Den Lauf der Zeit kann auch die Kunst nicht anhalten, wohl aber den Leerlauf der Zeit sichtbar machen. In der Kunsthalle Nürnberg bedarf es dazu nur dreier Autoräder, die sich – an einer Wand installiert und von einem Elektromotor angetrieben – so rasend schnell drehen, dass der Abrieb des Gummis der Reifen nicht nur quietschend hörbar und penetrant verbrannt riechbar, sondern auch sichtbar wird, weil sich zusehends das Reifenprofil abnutzt und in kleinen schwarzen Häufchen am Boden ansammelt.
Vielleicht ist es die ländlich-bäuerliche Herkunft Michael Sailstorfers, die den aus dem niederbayerischen Velden stammenden, heute in Berlin arbeitenden Künstler auf solch verrückte Ideen kommen lässt. So hält er in seinem Videofilm Raketenbaum fest, wie er einen Zwetschgenbaum auf dem heimischen Hof mit Stamm, Ästen und Wurzelstock so aus dem Boden sprengte, dass der Baum wie eine Geistererscheinung über dem Boden schwebt: Ein nur Sekunden dauernder Vorgang samt Explosionsknall dehnt sich – in Zeitlupe – zum dramatischen Vorgang.
Blank geputzter Wald
Wie Kunst nicht durch Hinzu- und Zusammenfügen, sondern durch Wegnehmen entstehen kann, offenbart auf stupende Weise Sailstorfers Arbeit Schwarz-Wald: er säuberte, putzte, reinigte ein 25 Quadratmeter großes Stück Waldfläche bis auf den blanken Waldboden, färbte die Fläche schwarz ein, so dass sie wie Malewitschs berühmtes Schwarzes Quadrat in geometrischer Künstlichkeit aus dem ungeordneten Chaos der Natur hervorstach, im Laufe der Zeit aber von der Natur wieder vereinnahmt wurde, weil Gras über die Kunstaktion wuchs.
Mit seinen technisch höchst aufwändigen Installationen und Skulpturen visualisiert der Künstler nicht nur Raum und Zeit, sondern auch das Werden und Vergehen von Kunst, eine radikal zu Ende gedachte Konzeptkunst, die den Kunstbegriff dialektisch auf den Kopf stellt oder gar ad absurdum führt: Wenn Sailstorfer 17 Skulpturen in der Tiefsee in allen Ozeanen der Welt auf den Boden des Meeres versenkt und damit ein Kunstwerk für immer verschwinden lässt und unsichtbar macht, obwohl es materiell noch vorhanden ist, zwingt das den Betrachter nolens volens zur tiefsinnigen Reflexion über den wahren Charakter von Kunst.

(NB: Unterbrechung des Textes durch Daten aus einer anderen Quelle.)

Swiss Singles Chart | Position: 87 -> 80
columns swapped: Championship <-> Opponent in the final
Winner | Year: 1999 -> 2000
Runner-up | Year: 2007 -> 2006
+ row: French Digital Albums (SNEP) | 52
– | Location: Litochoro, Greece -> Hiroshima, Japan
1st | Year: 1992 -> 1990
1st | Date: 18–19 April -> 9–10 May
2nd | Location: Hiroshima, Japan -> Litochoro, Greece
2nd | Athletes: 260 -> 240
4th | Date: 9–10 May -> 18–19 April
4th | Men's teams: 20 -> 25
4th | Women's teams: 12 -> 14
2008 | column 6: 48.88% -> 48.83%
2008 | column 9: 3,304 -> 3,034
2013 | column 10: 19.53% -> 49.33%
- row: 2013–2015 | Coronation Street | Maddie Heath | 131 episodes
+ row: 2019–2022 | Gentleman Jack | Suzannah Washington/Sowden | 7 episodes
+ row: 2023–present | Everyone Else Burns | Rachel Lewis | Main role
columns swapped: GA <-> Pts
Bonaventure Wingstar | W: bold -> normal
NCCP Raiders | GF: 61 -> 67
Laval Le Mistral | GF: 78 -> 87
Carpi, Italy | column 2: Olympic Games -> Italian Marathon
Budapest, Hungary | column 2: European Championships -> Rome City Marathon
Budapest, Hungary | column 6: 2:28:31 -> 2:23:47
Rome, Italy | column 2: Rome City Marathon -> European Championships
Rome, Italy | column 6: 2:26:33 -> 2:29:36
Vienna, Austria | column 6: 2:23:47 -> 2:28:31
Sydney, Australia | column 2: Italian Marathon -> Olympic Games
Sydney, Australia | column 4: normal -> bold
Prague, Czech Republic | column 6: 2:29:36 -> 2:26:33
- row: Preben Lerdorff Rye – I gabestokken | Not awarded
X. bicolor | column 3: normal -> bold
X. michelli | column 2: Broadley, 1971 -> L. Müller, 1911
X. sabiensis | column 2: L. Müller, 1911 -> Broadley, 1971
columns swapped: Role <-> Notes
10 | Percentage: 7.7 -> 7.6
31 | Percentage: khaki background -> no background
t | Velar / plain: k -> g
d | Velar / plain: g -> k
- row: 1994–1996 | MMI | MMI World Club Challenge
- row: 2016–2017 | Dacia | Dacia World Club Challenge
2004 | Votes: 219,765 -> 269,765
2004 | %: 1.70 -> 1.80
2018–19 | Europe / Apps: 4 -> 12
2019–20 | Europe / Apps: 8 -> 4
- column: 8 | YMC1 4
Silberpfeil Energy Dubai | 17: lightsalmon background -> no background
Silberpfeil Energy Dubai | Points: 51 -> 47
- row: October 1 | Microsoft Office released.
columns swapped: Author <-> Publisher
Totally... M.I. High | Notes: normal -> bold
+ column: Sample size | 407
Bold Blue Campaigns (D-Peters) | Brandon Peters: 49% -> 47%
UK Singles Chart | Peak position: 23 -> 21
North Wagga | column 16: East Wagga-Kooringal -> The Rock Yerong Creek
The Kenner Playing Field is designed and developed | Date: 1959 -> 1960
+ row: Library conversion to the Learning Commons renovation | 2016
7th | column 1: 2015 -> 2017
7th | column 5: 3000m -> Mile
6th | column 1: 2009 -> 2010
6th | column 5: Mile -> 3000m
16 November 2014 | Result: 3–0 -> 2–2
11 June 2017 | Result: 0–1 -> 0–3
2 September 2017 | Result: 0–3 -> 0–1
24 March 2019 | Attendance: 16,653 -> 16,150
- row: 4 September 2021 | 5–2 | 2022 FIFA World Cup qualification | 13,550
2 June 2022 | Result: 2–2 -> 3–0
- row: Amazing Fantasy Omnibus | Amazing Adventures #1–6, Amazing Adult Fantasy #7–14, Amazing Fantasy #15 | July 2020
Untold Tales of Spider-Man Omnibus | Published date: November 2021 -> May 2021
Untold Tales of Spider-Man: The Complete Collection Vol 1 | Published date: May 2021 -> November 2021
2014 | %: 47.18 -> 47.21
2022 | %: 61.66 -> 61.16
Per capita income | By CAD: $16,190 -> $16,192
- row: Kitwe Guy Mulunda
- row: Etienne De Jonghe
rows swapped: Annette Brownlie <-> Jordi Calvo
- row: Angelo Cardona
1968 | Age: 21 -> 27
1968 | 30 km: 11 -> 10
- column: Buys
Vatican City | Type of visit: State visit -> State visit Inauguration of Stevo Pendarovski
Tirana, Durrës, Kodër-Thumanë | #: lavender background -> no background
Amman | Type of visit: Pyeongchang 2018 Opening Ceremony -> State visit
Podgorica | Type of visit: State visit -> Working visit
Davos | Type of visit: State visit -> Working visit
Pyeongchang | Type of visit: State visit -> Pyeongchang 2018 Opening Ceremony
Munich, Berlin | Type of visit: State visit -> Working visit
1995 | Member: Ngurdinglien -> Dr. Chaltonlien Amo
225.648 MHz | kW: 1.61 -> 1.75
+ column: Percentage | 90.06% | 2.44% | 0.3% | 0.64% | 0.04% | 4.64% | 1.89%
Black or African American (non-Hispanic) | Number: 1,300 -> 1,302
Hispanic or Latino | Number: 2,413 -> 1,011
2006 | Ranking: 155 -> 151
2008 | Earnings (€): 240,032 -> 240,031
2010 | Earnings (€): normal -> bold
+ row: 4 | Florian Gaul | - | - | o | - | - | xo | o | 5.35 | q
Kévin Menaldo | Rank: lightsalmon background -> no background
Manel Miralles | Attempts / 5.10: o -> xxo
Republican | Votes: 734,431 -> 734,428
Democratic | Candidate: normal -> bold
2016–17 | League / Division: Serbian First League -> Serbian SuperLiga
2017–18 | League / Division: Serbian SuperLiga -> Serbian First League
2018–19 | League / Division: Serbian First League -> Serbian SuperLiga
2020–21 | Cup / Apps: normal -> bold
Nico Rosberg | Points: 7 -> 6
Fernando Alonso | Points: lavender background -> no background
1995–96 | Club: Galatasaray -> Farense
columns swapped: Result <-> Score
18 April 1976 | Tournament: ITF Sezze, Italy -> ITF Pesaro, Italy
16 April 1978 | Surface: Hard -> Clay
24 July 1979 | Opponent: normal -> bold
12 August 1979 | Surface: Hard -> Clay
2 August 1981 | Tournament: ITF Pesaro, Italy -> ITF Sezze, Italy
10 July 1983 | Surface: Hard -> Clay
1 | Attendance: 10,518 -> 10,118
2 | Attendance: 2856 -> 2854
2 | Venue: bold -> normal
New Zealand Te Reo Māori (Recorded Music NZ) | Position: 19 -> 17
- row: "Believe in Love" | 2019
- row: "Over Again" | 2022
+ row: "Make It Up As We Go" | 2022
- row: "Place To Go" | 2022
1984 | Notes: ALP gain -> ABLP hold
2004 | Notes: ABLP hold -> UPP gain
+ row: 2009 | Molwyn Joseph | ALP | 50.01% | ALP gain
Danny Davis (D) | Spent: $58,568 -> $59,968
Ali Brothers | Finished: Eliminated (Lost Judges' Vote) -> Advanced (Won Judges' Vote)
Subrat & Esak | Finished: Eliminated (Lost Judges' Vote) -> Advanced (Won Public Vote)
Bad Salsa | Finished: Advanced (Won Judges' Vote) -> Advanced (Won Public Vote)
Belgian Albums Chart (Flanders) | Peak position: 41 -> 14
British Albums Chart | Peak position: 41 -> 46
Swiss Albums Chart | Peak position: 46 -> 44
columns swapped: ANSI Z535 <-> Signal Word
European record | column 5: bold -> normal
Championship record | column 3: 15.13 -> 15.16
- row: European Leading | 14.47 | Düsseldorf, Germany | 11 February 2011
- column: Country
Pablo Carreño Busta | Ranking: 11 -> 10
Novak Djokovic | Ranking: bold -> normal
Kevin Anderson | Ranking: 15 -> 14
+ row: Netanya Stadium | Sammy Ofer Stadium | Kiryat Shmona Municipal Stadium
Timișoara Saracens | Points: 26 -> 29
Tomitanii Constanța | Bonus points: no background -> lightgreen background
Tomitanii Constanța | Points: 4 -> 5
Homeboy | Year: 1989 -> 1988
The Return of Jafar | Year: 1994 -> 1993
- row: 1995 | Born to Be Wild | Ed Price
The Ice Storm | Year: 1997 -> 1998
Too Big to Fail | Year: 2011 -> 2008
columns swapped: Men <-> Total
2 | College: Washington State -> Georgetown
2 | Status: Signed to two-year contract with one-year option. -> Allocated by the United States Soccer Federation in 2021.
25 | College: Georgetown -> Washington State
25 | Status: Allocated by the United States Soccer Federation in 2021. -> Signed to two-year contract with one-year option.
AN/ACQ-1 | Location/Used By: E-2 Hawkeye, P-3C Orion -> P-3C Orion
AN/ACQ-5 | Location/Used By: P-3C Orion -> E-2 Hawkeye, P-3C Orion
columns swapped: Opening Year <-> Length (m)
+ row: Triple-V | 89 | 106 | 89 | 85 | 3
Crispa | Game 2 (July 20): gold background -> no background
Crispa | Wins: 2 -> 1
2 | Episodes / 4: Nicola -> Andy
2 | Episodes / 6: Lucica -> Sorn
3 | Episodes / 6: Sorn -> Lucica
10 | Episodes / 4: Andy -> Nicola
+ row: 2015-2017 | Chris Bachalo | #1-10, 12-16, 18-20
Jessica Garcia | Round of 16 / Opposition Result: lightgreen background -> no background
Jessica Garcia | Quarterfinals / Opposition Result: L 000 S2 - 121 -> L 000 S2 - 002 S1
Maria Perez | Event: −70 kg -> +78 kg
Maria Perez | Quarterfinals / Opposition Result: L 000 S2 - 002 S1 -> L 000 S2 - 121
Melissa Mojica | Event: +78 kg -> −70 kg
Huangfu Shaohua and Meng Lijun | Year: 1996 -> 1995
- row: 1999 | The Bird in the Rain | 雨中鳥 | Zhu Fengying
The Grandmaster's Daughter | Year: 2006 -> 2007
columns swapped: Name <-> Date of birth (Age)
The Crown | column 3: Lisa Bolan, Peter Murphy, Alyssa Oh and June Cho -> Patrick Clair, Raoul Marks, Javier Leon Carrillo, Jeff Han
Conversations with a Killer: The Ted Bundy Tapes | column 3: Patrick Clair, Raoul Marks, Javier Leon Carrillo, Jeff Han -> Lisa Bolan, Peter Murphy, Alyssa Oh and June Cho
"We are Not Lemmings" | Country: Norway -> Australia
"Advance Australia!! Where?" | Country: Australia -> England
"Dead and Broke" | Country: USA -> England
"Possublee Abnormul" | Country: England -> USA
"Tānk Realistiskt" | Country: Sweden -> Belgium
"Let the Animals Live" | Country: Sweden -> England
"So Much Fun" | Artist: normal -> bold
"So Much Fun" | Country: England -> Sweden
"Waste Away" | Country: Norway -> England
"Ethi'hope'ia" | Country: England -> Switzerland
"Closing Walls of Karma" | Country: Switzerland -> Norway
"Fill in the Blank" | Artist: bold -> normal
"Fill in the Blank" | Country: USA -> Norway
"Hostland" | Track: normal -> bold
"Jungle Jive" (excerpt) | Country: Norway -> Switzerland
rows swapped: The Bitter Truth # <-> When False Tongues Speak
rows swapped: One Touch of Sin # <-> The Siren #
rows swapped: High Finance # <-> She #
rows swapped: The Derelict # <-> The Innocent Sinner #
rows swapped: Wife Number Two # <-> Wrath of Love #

So wie er umgekehrt in der wunderbaren Arbeit Abriss der dunklen Seite des Mondes mit einer imaginativen Mondlandschaft aus einem dunklen Foliengebirge die ja nur von der Erde aus dunkle, tatsächlich aber auch von der Sonne beschienene Rückseite des Mondes in ein mythisches Licht rückt, in das der Besucher mit Phantasie und Vorstellungskraft eintauchen kann.
(Friedrich J. Bröder)
Bis 20. November. Kunsthalle Nürnberg, Lorenzer Straße 32, 90402 Nürnberg.